Ultimately, stories and narratives carry more currency in our minds than timid falsifiable hypotheses; perhaps one of the most egregious and dangerous examples was seen during the Covid-19 pandemic. Science itself is an imperfect and messy process; the patience and fortitude required in figuring out the solution to the pandemic did not extend to the general public, sections of whom got washed away in currents of anti-vaccine rhetoric, anti-mask rhetoric, conspiracy theories of government finally taking its Big Brother form. There is definitely a Jungian analysis of all that madness.


But to revert back to the question of science, the reason psychoanalysis just doesn’t die is because extrapolating from the messy interpretive and subjectivity-laden world of psychoanalysis is finding tentative validation in some of the new emerging research. Although, as is always the case with the scientific method, more studies and replication would be required.
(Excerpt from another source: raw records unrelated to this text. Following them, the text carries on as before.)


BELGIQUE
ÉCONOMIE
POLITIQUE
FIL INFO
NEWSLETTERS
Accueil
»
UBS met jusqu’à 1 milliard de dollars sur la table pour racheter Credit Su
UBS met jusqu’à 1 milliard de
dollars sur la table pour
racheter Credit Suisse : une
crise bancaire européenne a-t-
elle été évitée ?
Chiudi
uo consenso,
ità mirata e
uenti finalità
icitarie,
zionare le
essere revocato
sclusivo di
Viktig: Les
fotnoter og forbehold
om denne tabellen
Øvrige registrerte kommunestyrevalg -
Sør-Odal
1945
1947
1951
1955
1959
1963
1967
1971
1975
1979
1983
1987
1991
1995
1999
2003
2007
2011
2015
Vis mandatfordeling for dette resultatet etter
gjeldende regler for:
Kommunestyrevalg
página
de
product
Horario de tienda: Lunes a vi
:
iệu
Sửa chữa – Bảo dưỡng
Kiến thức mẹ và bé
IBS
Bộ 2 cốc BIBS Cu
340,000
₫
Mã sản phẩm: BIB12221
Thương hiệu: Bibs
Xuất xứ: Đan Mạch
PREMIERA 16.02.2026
The emerging field of neuropsychoanalysis combines neurological techniques with psychoanalytical theories. While the mid-century psychoanalysts eschewed all calls for moving towards being more scientific, the current generation of researchers is making use of contemporary techniques of brain mapping to study the unconscious, something which gives better credence to which of the psychoanalytic theories are completely fantastical and which have potential.


Jaak Panksepp’s Affective Neuroscience: The Foundations of Human and Animal Emotions (2004), for example, finds parallels between Freud’s conception of the libido and the dopaminergic reward system. The interactions between the limbic system (associated with emotions) and the more executive “rational’ parts of the brain (like the pre-frontal cortex) have echoes of the tussle between Freud’s Id and Ego.


The Nobel Laurette Dr Erik R. Kandel, a major proponent of neuropsychoanalysis, wrote in his article “Biology and the future of Psychoanalysis: A new intellectual framework for psychiatry” published in The American Journal of Psychiatry in 1999 laid down the case for psychoanalysis having a productive relationship with neurobiology. He states that while the mid-20th century psychoanalysts had an almost antagonistic relationship with the scientific community, leading to a decline in the tradition’s standing in academia, there are now new avenues for reconciliation.


As he quotes Freud from Beyond the Pleasure Principle at the beginning of the article:


"The deficiencies in our description would probably vanish if we were already in a position to replace the psychological terms with physiological or chemical ones...We may expect [physiology and chemistry] to give the most surprising information and we cannot guess what answers it will return in a few dozen years of questions we have put to it…"

As with all things, Freud may have been wrong with the details, but somehow or the other he always found a way to just about right enough to be undeniable.